Students Campaign for Human Labor Rights at EU’s First May Day Celebration


English faculty and advisor to Sigma Tau Delta, Bridget O’Rourke, speaks at May Day in the Kranz Forum on May 1. (Star Herring)
Under the watchful gaze of Elmhurst University’s statue of Reinhold Niebuhr, the air was filled with fresh coffee, tacos, and a call for shared prosperity over free market politics. On Friday, May 1, the EU community transformed the space into a circle of activism, historical remembrance, and conversation for its first May Day celebration.
The event, a student- and faculty-led event, aimed to bridge the gap between the historical struggles of the 19th-century labor movement and the modern economic pressures the community is facing today.
May Day’s origins are rooted in the late 1800s, when the working class was fighting for the right to an eight-hour workday. The historical weight of the day was underscored by the Chicago workers’ walkout of 40,000 on May 1, 1886, which the organizers of EU’s event hoped to honor by bringing these conversations to campus.
For many students, the rally was more than a history lesson on workers’ rights, but also an acknowledgment of workers over billionaires. Junior Gianna Saraceno, president of Sigma Tau Delta, highlighted how economic policies are hitting students here.
“I mean, we’re all affected by the economy… Our tuition was all increased this year. So, we’re all feeling some economic imbalance,” Saraceno commented. “But I think as a whole, we want to come together and support the workers.”
Saraceno expressed a hope that the administration at EU would see the value in gatherings like these. “I hope that they support us just as much as they support any other club,” Saraceno stated.
The most moving moments of the day came from those sharing personal stories of loss and systemic failure. Senior Roohana Amin spoke of her father, a 63-year-old restaurant owner and taxpayer who was detained by ICE in September 2025 and deported on Jan. 1, 2026.
Amin shared with the May Day crowd the circumstances that her father faced, “During his detention, he was severely neglected.”
“His medication was inconsistent, and his health declined,” Amin added. “At one point, he went 3 1/2 days without his diabetes medication and ended up in the emergency room. That is not just a mistake, that is a failure to basic human care.”
Despite the pain this experience has caused Amin and her family, she feels a necessity to share this message because “there is nothing more American than standing up for what’s right because that’s how we became America.”
Going forward, after speaking at EU’s May Day event, Amin aims to spread the message of empathy, “I just hope that people remember that at the end of the day, we’re humans. We all bleed the same…there is no difference between us. The only difference is the color of our skin and other stuff that doesn’t really matter as much as who we are as people.”
The event included a diverse lineup of speakers, including John Dorhauer, past president of the United Church of Christ, who led the crowd in a chant of affirmation of human self-worth. Dorhauer acknowledged the importance of humans’ imaginations and creativity.
Dorhauer called out, “Your imagination matters. Repeat that,” and the crowd responded, “We matter.” He acknowledged a variety of groups, “to the women on this campus…to the trans community who is being dehumanized and demonized…to the immigrants and refugees among you today… Repeat that.”

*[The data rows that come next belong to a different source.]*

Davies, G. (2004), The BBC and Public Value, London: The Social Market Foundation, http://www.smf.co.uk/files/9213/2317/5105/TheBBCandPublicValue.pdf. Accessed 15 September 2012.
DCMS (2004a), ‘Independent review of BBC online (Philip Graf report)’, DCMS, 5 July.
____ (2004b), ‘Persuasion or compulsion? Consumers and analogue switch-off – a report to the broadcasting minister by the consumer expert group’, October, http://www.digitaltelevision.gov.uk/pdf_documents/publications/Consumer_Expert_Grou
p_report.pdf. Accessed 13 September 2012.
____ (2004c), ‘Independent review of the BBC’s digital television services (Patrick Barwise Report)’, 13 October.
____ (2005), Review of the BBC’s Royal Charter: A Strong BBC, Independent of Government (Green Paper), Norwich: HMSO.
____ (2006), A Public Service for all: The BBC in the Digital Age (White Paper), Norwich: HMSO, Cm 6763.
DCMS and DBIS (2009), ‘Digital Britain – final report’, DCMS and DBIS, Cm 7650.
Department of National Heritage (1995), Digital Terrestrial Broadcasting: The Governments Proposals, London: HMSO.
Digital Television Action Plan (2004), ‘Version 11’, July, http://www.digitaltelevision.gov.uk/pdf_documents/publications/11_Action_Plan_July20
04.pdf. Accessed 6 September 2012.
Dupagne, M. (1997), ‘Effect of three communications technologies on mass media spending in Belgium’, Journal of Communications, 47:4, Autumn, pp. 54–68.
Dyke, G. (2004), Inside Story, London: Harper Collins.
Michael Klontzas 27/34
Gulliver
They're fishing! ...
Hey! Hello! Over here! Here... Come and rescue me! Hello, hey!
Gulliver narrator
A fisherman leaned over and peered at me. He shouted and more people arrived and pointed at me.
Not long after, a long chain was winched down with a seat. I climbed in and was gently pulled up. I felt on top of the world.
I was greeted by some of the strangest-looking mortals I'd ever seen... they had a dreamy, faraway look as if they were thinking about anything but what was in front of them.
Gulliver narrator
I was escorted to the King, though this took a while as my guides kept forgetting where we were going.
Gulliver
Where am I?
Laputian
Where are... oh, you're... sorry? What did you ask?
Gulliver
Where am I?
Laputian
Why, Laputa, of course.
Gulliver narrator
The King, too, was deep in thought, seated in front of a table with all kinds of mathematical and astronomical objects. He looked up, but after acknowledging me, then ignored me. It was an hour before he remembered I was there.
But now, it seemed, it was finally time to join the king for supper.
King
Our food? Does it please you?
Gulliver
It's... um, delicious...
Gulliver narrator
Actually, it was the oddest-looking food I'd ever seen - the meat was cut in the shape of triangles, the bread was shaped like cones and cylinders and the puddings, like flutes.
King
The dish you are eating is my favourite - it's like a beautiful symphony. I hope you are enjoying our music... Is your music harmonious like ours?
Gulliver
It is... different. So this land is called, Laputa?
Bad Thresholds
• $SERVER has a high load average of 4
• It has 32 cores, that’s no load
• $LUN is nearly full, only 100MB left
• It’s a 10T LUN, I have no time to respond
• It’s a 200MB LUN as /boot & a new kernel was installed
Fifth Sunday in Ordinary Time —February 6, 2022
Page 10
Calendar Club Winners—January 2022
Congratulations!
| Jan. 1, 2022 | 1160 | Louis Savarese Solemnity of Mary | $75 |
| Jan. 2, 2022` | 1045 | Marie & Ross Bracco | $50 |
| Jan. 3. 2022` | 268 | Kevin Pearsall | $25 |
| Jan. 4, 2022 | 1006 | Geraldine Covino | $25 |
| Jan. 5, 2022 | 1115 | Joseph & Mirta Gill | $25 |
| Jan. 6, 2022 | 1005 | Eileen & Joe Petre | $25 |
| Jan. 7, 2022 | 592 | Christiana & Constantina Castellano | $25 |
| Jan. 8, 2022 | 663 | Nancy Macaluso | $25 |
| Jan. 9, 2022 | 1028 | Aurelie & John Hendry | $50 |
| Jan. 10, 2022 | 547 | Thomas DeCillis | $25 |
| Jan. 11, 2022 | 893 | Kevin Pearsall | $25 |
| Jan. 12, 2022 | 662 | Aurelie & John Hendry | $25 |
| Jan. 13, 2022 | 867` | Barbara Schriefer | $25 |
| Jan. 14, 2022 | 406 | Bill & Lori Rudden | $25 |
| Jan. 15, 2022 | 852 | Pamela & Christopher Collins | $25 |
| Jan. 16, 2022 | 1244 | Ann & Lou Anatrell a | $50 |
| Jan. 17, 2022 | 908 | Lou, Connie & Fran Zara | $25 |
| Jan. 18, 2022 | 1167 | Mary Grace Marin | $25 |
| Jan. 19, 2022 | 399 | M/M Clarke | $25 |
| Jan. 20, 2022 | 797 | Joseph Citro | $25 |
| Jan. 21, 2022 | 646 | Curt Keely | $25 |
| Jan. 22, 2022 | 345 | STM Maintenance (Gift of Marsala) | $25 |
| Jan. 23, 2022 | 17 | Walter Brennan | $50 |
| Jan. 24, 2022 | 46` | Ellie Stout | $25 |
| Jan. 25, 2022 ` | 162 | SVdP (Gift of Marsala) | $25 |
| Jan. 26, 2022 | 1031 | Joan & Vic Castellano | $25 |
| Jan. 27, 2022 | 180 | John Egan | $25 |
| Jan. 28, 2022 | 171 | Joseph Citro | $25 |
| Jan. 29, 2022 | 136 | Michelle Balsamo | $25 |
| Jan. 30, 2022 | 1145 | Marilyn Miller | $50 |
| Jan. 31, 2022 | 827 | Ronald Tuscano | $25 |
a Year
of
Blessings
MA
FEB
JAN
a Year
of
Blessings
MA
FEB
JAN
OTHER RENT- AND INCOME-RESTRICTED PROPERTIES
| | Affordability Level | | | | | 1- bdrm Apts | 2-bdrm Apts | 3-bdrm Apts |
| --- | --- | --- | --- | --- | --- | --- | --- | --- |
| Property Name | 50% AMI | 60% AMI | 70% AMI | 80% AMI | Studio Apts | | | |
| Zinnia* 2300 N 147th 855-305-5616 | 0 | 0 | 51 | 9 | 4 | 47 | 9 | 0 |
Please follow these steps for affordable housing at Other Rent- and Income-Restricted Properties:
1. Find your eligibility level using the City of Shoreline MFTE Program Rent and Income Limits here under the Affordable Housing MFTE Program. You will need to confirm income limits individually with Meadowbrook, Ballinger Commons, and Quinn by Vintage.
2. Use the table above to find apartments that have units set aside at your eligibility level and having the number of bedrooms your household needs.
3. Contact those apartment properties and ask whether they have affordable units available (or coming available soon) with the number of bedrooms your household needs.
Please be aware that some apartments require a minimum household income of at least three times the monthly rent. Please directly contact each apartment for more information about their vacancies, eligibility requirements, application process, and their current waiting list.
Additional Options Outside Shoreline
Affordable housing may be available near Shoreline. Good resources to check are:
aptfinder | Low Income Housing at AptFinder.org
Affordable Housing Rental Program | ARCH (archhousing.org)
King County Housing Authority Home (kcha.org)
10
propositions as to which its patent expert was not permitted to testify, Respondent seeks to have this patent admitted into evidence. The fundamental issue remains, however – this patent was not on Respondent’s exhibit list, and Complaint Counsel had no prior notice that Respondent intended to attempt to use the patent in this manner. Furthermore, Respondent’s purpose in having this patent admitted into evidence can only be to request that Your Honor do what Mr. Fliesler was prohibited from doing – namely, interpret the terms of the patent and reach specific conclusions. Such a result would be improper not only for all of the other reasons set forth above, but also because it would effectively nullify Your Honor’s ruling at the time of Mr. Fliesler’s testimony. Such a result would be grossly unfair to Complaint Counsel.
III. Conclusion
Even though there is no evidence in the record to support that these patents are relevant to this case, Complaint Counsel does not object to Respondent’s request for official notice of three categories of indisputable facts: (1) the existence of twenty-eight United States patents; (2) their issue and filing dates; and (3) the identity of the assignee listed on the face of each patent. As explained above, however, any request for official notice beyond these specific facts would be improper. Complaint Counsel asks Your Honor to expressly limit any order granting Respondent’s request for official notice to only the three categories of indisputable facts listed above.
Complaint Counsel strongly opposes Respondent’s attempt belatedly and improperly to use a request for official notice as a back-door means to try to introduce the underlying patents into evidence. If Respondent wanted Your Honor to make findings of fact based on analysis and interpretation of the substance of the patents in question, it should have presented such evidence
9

The crowd graciously responded with more and more passion, “We matter.”
As students braved the cold first day in May, the sense of purpose and community soared, as the nationwide demand for May Day was addressed. These demands included but were not limited to taxing the rich, ending ICE operations, achieving education freedom, and expanding democracy against corporate power.
For Amin and all attendees, EU’s May Day success wouldn’t be measured by immediate policy action, but rather by the awakening of peer activism.
Amin concluded that “overall awareness of what May Day is” would be a potential “win” for the event. “I feel like awareness can go such a long way…if there’s something wrong, we stand up for it, and we call out when there’s something bad going on.”